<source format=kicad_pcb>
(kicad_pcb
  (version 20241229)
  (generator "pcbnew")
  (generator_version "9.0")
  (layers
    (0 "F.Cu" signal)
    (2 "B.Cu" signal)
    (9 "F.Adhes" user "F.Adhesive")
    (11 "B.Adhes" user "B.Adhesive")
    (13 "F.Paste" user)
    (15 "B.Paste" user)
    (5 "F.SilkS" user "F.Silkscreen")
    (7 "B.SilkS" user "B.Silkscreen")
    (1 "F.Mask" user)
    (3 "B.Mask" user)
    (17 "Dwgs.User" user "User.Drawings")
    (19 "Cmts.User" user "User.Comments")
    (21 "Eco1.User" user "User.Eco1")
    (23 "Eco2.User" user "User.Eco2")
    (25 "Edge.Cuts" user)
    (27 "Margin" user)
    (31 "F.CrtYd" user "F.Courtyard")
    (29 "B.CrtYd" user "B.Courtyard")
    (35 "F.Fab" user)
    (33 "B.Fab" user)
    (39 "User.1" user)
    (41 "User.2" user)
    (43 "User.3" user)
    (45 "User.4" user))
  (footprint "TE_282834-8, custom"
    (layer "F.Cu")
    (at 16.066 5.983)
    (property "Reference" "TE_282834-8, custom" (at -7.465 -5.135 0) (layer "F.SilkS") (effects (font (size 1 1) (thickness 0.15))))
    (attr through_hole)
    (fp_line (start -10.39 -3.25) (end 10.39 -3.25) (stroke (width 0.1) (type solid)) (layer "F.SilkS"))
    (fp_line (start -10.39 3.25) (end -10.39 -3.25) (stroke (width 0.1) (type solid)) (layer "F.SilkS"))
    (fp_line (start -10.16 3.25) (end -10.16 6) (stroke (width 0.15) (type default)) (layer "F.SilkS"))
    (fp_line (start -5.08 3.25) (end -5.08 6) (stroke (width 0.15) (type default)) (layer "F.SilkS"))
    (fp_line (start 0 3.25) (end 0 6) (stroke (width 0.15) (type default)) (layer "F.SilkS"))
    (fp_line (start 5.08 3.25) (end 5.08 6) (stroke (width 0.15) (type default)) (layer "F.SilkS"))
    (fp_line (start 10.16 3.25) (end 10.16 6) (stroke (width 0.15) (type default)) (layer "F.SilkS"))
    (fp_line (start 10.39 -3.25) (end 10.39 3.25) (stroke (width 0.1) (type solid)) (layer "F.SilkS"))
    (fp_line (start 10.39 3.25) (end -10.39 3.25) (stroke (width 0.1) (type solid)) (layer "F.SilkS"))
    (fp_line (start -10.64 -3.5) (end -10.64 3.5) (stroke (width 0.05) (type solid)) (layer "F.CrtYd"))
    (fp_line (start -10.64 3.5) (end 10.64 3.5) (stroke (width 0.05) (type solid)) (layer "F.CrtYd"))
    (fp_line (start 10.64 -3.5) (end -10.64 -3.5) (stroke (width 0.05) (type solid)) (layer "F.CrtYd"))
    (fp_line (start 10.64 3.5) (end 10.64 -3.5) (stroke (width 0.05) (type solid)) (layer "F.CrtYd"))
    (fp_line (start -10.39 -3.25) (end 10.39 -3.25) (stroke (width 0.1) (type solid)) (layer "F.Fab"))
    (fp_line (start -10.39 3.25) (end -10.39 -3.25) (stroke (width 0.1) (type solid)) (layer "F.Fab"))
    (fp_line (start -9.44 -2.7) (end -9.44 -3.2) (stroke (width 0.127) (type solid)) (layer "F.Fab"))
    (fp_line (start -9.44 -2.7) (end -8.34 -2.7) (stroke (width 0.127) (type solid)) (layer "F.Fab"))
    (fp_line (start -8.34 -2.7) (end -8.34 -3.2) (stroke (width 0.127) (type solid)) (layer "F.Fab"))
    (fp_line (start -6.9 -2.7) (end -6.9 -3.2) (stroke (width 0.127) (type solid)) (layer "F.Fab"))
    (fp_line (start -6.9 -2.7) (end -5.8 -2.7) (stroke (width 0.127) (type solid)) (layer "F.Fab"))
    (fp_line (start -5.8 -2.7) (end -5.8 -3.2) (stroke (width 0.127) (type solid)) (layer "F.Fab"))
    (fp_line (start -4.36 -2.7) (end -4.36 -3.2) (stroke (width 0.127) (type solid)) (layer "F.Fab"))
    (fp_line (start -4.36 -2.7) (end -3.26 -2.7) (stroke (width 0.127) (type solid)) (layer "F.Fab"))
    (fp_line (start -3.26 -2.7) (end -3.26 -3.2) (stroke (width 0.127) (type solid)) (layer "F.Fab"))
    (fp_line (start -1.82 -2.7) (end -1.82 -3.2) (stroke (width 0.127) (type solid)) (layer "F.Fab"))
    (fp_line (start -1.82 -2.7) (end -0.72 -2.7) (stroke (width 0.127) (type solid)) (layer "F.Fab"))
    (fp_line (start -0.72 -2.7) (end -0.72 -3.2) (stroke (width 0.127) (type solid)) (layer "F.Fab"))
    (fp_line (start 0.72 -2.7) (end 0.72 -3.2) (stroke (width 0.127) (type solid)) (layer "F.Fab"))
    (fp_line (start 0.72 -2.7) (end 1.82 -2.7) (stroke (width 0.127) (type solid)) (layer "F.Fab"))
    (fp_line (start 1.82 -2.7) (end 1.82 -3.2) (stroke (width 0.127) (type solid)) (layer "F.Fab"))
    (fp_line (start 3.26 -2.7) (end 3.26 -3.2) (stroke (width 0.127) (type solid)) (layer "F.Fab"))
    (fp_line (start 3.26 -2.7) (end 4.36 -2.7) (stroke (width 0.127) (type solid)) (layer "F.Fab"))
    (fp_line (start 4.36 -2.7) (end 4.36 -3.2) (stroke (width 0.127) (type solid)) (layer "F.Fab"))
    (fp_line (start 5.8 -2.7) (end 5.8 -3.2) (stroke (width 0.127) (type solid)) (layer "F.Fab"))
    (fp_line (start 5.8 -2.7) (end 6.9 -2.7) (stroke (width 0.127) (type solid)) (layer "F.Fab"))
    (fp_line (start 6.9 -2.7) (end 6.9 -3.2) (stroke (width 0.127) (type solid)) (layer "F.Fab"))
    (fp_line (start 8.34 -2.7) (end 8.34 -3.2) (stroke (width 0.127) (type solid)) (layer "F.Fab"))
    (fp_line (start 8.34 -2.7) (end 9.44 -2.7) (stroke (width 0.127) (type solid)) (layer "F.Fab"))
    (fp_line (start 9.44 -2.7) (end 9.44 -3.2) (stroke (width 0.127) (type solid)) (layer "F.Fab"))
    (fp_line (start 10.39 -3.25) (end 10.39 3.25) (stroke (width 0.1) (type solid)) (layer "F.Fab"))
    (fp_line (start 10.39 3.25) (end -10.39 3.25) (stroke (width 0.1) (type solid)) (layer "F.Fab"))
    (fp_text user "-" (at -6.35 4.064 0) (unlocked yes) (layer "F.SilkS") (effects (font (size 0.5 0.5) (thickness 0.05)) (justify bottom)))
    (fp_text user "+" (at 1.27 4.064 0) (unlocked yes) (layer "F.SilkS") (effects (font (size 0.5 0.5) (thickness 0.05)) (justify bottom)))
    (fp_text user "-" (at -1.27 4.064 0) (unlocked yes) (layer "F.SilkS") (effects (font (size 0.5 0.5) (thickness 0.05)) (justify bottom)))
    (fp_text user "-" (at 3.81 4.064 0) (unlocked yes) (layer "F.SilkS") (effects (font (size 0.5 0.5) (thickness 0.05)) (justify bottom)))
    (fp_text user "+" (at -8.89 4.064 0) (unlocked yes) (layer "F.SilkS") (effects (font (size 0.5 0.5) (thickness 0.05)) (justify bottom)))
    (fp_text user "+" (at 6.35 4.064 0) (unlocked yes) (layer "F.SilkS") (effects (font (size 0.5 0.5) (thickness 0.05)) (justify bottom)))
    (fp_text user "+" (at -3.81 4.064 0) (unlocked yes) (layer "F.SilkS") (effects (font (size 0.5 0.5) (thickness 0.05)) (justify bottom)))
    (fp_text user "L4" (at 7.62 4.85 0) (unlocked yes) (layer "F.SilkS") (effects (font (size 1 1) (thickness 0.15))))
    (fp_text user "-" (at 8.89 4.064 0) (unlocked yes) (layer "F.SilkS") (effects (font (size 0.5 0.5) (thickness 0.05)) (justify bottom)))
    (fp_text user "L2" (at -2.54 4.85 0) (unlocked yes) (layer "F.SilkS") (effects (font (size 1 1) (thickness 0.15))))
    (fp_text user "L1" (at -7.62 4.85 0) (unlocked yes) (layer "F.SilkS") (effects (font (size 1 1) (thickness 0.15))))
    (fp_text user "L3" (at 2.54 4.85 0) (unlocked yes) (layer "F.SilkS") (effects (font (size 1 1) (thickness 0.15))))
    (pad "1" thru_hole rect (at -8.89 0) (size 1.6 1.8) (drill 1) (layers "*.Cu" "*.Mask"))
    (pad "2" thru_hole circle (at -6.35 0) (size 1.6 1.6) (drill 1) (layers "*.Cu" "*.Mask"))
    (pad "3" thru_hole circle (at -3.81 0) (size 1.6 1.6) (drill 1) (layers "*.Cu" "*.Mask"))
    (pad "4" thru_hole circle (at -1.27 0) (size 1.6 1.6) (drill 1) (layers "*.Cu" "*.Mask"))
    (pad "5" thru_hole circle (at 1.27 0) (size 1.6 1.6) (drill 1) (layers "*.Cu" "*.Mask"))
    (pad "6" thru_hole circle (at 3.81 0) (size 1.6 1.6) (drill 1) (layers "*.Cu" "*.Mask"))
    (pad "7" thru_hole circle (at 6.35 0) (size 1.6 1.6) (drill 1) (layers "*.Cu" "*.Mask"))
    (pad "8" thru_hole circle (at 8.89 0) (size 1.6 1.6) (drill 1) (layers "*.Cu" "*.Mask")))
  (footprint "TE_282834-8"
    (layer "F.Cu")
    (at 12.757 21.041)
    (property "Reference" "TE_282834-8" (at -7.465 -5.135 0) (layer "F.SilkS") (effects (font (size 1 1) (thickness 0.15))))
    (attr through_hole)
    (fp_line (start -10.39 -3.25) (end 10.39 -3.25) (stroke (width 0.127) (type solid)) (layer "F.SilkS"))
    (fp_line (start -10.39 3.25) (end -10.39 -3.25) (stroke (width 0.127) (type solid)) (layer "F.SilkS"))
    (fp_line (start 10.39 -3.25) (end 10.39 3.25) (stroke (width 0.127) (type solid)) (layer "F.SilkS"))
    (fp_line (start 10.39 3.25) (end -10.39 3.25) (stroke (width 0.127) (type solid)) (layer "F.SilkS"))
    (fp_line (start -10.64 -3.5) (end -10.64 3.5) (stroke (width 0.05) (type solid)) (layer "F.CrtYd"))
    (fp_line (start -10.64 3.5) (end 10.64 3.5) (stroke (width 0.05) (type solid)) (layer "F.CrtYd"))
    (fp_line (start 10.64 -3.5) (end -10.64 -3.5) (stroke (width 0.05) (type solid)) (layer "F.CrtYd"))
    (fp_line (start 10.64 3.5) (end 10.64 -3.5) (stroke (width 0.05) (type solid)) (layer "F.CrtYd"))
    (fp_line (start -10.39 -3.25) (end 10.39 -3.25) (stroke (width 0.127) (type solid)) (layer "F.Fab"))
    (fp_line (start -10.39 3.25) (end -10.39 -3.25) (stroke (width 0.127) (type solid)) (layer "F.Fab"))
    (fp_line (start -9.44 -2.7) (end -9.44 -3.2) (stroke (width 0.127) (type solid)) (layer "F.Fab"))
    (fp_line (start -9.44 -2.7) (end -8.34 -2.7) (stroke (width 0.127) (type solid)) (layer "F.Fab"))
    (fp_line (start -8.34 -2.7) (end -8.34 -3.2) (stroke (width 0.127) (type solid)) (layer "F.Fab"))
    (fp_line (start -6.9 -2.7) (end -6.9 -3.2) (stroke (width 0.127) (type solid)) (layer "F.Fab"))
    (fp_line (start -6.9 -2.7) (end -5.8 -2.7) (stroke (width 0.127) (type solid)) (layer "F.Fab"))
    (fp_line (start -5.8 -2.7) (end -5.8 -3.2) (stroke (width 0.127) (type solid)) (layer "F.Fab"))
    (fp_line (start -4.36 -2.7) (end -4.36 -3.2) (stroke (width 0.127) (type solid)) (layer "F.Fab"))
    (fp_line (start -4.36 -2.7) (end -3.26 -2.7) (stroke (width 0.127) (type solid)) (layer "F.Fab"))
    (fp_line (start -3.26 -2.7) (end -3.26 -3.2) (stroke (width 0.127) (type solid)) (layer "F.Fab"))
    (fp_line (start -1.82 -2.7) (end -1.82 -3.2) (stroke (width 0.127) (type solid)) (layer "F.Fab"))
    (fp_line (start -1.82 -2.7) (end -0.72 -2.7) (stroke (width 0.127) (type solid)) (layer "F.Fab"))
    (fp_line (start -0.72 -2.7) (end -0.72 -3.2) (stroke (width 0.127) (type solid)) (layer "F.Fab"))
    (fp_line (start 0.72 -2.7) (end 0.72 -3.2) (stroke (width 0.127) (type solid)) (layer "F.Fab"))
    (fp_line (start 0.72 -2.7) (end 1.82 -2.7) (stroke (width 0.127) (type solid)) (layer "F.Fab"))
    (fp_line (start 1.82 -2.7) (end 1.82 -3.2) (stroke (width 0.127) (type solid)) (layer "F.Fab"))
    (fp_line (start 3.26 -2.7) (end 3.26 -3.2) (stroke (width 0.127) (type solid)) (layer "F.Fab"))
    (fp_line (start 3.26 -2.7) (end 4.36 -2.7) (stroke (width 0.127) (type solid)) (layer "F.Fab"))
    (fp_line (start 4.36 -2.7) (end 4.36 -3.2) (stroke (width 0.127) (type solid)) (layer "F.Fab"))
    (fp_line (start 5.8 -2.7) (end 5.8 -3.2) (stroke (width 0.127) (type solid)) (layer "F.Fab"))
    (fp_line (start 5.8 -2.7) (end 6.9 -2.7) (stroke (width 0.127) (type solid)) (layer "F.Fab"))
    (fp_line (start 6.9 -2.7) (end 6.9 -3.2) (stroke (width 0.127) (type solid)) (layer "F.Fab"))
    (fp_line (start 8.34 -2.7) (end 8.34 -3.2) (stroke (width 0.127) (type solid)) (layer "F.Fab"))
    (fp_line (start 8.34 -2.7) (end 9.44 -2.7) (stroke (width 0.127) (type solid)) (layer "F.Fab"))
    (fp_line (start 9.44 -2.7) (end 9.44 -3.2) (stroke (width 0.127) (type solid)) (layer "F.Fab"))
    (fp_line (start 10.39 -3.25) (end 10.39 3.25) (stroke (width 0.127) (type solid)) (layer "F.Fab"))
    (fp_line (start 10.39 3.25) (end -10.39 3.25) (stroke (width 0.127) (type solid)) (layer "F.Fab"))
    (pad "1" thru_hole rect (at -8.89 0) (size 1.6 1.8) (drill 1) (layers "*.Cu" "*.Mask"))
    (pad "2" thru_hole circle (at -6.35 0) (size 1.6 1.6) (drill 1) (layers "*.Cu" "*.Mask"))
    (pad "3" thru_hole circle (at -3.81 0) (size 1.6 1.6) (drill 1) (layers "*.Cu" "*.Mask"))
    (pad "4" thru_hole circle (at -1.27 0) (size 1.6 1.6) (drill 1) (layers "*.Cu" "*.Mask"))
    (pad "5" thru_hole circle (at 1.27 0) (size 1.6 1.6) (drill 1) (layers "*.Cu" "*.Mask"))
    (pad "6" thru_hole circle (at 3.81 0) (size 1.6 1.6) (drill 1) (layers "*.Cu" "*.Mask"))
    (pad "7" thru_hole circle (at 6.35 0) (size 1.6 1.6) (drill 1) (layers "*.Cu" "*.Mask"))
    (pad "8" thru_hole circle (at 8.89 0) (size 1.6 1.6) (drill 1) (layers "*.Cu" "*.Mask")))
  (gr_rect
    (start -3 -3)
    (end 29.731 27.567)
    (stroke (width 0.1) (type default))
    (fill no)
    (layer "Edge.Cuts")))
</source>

> WORK REQUIRED
The expected result is every line from the material above that includes "default".

> EXERCISE RESULT
    (fp_line (start -10.16 3.25) (end -10.16 6) (stroke (width 0.15) (type default)) (layer "F.SilkS"))
    (fp_line (start -5.08 3.25) (end -5.08 6) (stroke (width 0.15) (type default)) (layer "F.SilkS"))
    (fp_line (start 0 3.25) (end 0 6) (stroke (width 0.15) (type default)) (layer "F.SilkS"))
    (fp_line (start 5.08 3.25) (end 5.08 6) (stroke (width 0.15) (type default)) (layer "F.SilkS"))
    (fp_line (start 10.16 3.25) (end 10.16 6) (stroke (width 0.15) (type default)) (layer "F.SilkS"))
    (stroke (width 0.1) (type default))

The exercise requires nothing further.